Рьян недовольно покачал головой, но спорить с княжной не стал. Он тоже заметил, что дебричи не взяли ни крошки из их еды.
Святилище Макоши стояло на горе, вернее, на береговом холме – там богиня-Земля была ближе к другим благодетельным стихиям, к Небу и Воде. Вершина горы была обложена белыми камнями, а само святилище состояло из девяти столбов, вкопанных в землю по кругу. Между столбами оставались широкие проемы, через которые изнутри святилища можно было видеть плоскую равнину на много верст вокруг. У подножия горы стояло несколько избушек, предназначенных для тех, кто приедет к богине. В самом святилище жили только служительницы Макоши. С наступлением холодов, когда Макошь-Земля засыпала, они уходили жить в подземные пещеры, вырытые под самим святилищем. Зимой дым от их очагов был виден издалека, чтобы люди могли знать – Земля не умерла, она только спит, ожидая новой весны.
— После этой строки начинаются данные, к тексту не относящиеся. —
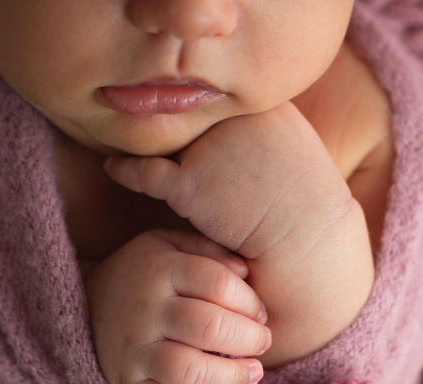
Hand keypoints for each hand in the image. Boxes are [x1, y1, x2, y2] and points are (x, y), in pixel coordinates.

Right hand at [84, 229, 271, 383]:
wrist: (87, 303)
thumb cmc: (147, 274)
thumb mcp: (172, 246)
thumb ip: (211, 253)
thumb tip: (247, 274)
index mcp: (161, 269)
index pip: (216, 283)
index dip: (249, 302)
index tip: (260, 314)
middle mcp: (145, 310)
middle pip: (207, 327)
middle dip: (249, 339)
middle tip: (262, 343)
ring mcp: (133, 350)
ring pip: (188, 370)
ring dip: (230, 377)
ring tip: (252, 374)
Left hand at [104, 102, 372, 366]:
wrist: (308, 245)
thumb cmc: (307, 206)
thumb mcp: (296, 145)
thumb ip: (263, 125)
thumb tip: (235, 121)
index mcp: (262, 103)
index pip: (216, 99)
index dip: (201, 113)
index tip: (188, 120)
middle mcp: (232, 118)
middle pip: (188, 115)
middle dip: (176, 126)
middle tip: (152, 129)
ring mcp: (208, 150)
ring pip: (165, 140)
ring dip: (149, 145)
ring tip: (128, 144)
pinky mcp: (188, 186)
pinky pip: (143, 172)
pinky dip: (125, 170)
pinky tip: (114, 169)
Мужчинам не было ходу в святилище Великой Матери. Глиногорские кмети и четверо дебричей остались в избушках у подножия горы, развели огонь, устроились отдыхать и обогреваться после холодной дороги предзимья. В само святилище с княжной поднялись только Любица и девка. Обе челядинки несли с собой хлеб, мед, репы, шерсть в дар богине. Дарована обеими руками прижимала к себе тот самый кожаный мешок с Макошиной пеленой – на этой пелене подносились дары богине.
– Так не забудь мою судьбу узнать, – попросил ее Огнеяр.
– И мою, – подхватил Тополь.
Княжна вопросительно посмотрела на Кречета, но он коротко мотнул головой, предпочитая не знать судьбы заранее. Утреча княжна напрасно искала взглядом – в избушке его не было, но сдавленные взрывы смеха девки-челядинки, доносившиеся из тесных сеней, указывали на его местонахождение. Утречу было не до судьбы.
– Дайте чего-нибудь из своего серебра, – велела Дарована. – По нему вашу судьбу скажут вещие женщины.
Огнеяр снял один из своих браслетов, Тополь вынул серьгу из уха. Поднимаясь на гору, Дарована украдкой рассматривала и ощупывала их, но серебро было самым настоящим, дебрической работы. Нет, не нежить эти четверо. Хотя что-то странное в них все-таки есть. Может быть, богиня скажет?
При мысли о богине Дарована совсем успокоилась, все досужие мысли сами собой отступили. Она почитала Макошь не так, как другие, – неизмеримо сильнее. С детства она знала, что обязана Макоши жизнью не так, как все люди и звери, – не общим ходом Мирового Закона. Она получила свою жизнь прямо из рук Всеобщей Матери, и поэтому Дарована не только почитала, но и горячо любила Макошь как вторую мать. Особенно с тех пор, как умерла княгиня Вжелена. Во всех печалях, во всех тревогах и сомнениях Дарована привыкла искать утешения и покоя у той, что дала жизнь всему живому и не покидает в беде никого из своих творений.